GOAL A:
Rewrite the paragraph from the thread on binary numbers that begins "Adding to what GigaBoost said" as a short bulleted list that keeps its main facts.
GOAL B:
Translate this sentence from the thread on binary numbers into Spanish: "There's one flag in particular that switches on when a calculation results in an overflow (such as 255 + 1 = 0)."
─── SOURCE TEXT
The scratchy noise of that pen just drives me crazy D:
D O N O T C R I T I S I S E T H E P E N
You can add two or more bytes together to form larger numbers, but that takes up more memory, which was precious back then. Two bytes together can make numbers up to (256*256) 0-65535, four bytes (256*256*256*256) 0-4294967295 and eight bytes 18446744073709551615.
trying to figure out binary at first was very confusing, then it just snapped and I understood it all!
Adding to what GigaBoost said about using several 8-bit numbers: In the CPU, there are things called flags. There's one flag in particular that switches on when a calculation results in an overflow (such as 255 + 1 = 0). You check the value of this flag whenever you do a calculation to know when to change the second number.
that's also the reason why you could only hold 255 rupees in the 1st zelda-game
+Ginkaze1 255 was a common limit for NES games and others of that era due to the 8-bit architecture.
I love the whole video, but for me this was the best bit: "It's taken me 15 years to get to the point where I can explain it to you." It reminded me of another quote: "So long as men cherish the dream of getting something for nothing, money without working, knowledge without study, power without knowledge, and virtue without asceticism, so long will pseudosecret and initiatory societies continue to flourish, with their imitative hierarchies and their mumbo-jumbo that imitates the real secret language, the language
of technicians." (Bergier & Pauwels)
Thanks very much for this video! As a long time player of video games, I've often encountered the 255 limit in 8-bit games (255 possible colors, 255 possible rupees, etc) and even now up to playing World of Warcraft (a 32-bit game) with its limit of 2.147 billion gold :)
I've known that it was related to to limitations of binary, but this did a wonderful job of explaining exactly why.
this MUST be the reason for 255 all stat in final fantasy. you have explained something that NO ONE ELSE could explain. i thank you with deep gratitude. =)
@Jeffrey Black: ( No reply button? )
"...effectively a 4 digit base 256 number when adding in 8bit".
I see why you think this and if you want to insist on your right to think of it this way, then I'm not about to persuade you otherwise. I don't think of this the way you do and I'll explain why.
First off, no mathematician who uses bases does this any other way: There is one symbol per digit and Not a group of symbols in one base reconceptualised as one symbol in a different one. Why add that pointless extra step?
The number of seconds in a minute ISN'T in base sixty. It's a 60 interval fraction written in base ten. If it was base sixty then this logic would continue further along the digits without limit. It doesn't. It goes for minutes and seconds and not hours or fractions of a seconds. There are not sixty hours in an 'hexacontour', there's no such thing. Therefore the time and angles analogy is certainly not an example of base 60 or 360.
──────
─── INFORMATION SHOWN
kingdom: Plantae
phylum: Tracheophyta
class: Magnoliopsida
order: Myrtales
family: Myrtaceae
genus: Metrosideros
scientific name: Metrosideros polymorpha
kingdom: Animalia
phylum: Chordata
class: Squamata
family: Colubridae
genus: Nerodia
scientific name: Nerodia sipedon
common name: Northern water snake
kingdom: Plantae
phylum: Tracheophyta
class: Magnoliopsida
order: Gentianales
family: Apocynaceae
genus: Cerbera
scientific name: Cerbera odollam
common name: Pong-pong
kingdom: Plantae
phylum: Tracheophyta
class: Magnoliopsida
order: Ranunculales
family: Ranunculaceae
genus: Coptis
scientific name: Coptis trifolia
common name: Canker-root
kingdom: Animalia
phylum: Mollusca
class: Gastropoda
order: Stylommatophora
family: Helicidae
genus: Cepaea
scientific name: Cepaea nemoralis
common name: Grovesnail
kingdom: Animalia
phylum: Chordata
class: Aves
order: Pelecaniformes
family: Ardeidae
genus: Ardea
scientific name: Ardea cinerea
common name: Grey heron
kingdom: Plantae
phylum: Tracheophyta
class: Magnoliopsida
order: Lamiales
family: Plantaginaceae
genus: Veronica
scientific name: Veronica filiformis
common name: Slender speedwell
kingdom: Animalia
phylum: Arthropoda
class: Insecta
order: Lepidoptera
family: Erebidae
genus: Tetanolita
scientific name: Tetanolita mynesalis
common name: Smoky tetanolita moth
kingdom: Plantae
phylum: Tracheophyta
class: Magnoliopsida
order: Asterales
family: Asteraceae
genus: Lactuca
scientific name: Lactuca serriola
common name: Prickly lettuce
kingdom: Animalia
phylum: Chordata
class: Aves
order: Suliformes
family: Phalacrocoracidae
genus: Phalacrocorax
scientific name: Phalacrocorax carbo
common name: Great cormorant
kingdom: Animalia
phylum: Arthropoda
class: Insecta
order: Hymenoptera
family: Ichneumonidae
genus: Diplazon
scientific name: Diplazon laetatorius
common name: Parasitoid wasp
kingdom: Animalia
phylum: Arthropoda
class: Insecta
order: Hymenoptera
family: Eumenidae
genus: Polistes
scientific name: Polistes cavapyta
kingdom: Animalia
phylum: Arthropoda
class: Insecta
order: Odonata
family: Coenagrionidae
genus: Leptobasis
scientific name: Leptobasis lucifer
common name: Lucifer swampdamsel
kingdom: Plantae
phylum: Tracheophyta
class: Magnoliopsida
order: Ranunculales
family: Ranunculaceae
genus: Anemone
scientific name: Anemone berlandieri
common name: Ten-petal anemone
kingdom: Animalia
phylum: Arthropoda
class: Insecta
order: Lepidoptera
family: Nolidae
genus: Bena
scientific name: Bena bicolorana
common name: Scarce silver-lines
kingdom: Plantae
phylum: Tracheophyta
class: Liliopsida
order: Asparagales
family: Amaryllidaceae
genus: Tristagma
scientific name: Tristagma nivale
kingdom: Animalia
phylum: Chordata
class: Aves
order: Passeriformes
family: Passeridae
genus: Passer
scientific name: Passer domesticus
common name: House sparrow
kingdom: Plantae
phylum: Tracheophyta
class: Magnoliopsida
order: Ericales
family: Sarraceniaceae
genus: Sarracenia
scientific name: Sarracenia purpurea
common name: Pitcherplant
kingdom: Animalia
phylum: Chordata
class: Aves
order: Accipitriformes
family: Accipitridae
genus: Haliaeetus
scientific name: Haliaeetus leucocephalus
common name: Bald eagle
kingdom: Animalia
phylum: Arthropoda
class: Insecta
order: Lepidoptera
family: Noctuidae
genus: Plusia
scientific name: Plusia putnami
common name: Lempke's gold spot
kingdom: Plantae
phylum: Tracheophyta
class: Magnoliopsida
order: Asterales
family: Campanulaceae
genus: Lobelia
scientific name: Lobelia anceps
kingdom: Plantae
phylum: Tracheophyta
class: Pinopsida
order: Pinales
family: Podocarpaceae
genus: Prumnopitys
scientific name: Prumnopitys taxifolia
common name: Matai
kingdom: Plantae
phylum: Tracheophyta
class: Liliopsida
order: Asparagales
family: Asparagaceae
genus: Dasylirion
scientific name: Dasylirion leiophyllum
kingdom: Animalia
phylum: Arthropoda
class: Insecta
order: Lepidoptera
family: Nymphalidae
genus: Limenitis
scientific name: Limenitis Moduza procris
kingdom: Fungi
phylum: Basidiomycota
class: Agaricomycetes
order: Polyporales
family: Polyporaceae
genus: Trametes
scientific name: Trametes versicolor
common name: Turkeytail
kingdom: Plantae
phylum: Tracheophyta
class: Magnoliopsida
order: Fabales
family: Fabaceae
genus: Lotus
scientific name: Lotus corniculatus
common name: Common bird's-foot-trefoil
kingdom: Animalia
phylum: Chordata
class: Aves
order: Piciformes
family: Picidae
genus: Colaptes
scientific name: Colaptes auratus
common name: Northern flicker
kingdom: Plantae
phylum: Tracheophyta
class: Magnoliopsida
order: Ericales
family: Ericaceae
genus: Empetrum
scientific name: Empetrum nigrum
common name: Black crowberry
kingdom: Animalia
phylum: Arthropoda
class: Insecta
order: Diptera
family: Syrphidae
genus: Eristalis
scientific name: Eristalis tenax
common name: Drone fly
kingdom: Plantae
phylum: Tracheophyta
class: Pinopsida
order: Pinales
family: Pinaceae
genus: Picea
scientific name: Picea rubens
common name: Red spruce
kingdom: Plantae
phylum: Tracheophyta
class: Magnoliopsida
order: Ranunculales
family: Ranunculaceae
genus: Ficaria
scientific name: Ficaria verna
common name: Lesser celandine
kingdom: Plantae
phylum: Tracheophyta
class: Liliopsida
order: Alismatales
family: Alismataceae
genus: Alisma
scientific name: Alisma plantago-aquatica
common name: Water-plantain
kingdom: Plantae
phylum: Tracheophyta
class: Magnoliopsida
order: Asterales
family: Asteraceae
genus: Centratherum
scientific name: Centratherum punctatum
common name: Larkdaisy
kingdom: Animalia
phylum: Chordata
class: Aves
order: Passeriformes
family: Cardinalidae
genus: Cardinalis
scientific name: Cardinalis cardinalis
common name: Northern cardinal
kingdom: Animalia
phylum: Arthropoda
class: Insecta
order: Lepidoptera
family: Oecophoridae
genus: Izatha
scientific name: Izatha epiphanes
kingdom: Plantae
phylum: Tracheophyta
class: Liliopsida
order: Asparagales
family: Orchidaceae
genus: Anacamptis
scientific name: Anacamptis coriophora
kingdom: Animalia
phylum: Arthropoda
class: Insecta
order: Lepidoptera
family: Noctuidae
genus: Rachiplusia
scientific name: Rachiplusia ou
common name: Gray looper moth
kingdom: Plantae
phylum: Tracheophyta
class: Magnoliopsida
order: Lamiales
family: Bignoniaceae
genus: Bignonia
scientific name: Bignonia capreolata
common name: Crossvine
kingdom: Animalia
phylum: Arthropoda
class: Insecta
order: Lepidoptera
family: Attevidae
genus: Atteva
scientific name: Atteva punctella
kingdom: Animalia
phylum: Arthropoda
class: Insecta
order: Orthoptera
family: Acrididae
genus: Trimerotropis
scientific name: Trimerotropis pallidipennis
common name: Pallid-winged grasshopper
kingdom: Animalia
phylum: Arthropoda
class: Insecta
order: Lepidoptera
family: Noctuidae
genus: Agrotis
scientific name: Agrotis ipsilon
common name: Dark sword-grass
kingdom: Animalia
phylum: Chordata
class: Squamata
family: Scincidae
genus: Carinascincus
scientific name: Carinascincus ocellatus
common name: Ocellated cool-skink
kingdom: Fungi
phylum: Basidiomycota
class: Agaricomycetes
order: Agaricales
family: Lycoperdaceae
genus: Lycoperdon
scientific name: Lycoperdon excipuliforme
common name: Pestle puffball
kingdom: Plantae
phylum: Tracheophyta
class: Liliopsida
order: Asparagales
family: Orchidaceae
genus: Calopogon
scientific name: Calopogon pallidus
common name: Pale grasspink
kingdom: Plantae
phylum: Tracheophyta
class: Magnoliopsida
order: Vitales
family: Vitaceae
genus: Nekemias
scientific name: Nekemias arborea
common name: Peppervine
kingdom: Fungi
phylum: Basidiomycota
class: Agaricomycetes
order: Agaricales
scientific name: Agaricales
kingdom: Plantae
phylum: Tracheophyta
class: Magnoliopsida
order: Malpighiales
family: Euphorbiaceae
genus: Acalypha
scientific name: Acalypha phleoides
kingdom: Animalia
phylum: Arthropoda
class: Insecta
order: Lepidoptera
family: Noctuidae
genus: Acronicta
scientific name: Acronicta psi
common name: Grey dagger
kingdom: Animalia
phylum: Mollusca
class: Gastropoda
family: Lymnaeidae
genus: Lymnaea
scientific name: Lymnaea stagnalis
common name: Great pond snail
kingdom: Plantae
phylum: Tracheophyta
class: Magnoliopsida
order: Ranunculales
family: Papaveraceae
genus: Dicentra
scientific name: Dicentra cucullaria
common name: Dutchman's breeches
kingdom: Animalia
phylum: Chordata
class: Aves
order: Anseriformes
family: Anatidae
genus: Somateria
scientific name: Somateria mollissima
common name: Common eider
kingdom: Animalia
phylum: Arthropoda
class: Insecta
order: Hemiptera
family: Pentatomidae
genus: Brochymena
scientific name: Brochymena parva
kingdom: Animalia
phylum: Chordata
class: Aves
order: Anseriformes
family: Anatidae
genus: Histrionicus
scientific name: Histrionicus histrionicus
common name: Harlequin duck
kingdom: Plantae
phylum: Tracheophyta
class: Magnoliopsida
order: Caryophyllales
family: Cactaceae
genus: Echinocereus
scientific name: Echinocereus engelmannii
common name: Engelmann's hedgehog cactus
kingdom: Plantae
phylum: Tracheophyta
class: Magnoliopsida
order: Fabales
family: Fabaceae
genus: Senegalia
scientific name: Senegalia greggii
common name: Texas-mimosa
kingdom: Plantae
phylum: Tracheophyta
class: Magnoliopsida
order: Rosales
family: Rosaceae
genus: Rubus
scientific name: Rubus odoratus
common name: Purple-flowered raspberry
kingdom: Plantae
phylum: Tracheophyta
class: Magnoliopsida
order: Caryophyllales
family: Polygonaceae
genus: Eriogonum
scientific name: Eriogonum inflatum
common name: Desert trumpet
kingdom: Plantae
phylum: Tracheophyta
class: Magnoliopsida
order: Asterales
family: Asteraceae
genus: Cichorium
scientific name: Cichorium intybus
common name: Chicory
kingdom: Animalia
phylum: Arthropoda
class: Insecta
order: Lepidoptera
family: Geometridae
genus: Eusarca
──────
RESPONSE A:
- The CPU has things called flags.
- One flag switches on when a calculation overflows, as in 255 + 1 = 0.
- Checking this flag after each calculation shows when the second 8-bit number needs to change.

RESPONSE B:
Hay una bandera en particular que se activa cuando un cálculo produce un desbordamiento (como 255 + 1 = 0).